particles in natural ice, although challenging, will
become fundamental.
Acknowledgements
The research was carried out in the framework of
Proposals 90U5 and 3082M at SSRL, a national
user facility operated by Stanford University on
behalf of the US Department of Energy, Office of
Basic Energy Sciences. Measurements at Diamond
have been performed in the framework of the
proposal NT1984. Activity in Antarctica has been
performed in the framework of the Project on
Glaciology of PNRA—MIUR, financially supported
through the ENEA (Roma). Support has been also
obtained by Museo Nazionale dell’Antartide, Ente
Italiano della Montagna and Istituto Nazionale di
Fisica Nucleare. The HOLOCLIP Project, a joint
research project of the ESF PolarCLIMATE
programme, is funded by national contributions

....

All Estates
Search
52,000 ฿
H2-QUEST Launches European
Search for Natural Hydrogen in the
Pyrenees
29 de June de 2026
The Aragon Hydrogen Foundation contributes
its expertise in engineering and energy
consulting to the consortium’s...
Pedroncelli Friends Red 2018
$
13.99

....

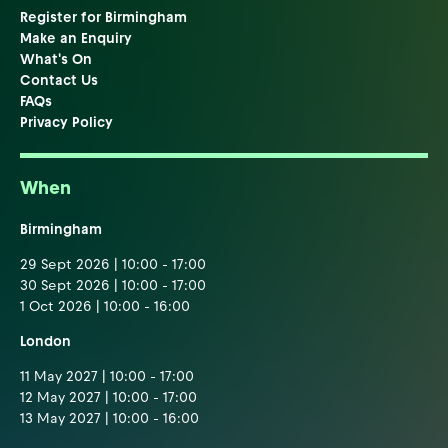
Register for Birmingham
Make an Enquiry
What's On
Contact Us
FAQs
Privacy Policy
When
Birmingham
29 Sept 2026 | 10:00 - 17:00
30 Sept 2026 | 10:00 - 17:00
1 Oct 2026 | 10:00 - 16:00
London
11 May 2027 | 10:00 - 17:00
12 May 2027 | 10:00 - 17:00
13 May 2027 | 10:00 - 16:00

....

_TASK BRIEF_
Above are the entries. Quote exactly the lines from the one bearing "particles in natural" through the one bearing "research project of the ESF PolarCLIMATE".

_TASK OUTPUT_
particles in natural ice, although challenging, will
become fundamental.
Acknowledgements
The research was carried out in the framework of
Proposals 90U5 and 3082M at SSRL, a national
user facility operated by Stanford University on
behalf of the US Department of Energy, Office of
Basic Energy Sciences. Measurements at Diamond
have been performed in the framework of the
proposal NT1984. Activity in Antarctica has been
performed in the framework of the Project on
Glaciology of PNRA—MIUR, financially supported
through the ENEA (Roma). Support has been also
obtained by Museo Nazionale dell’Antartide, Ente
Italiano della Montagna and Istituto Nazionale di
Fisica Nucleare. The HOLOCLIP Project, a joint
research project of the ESF PolarCLIMATE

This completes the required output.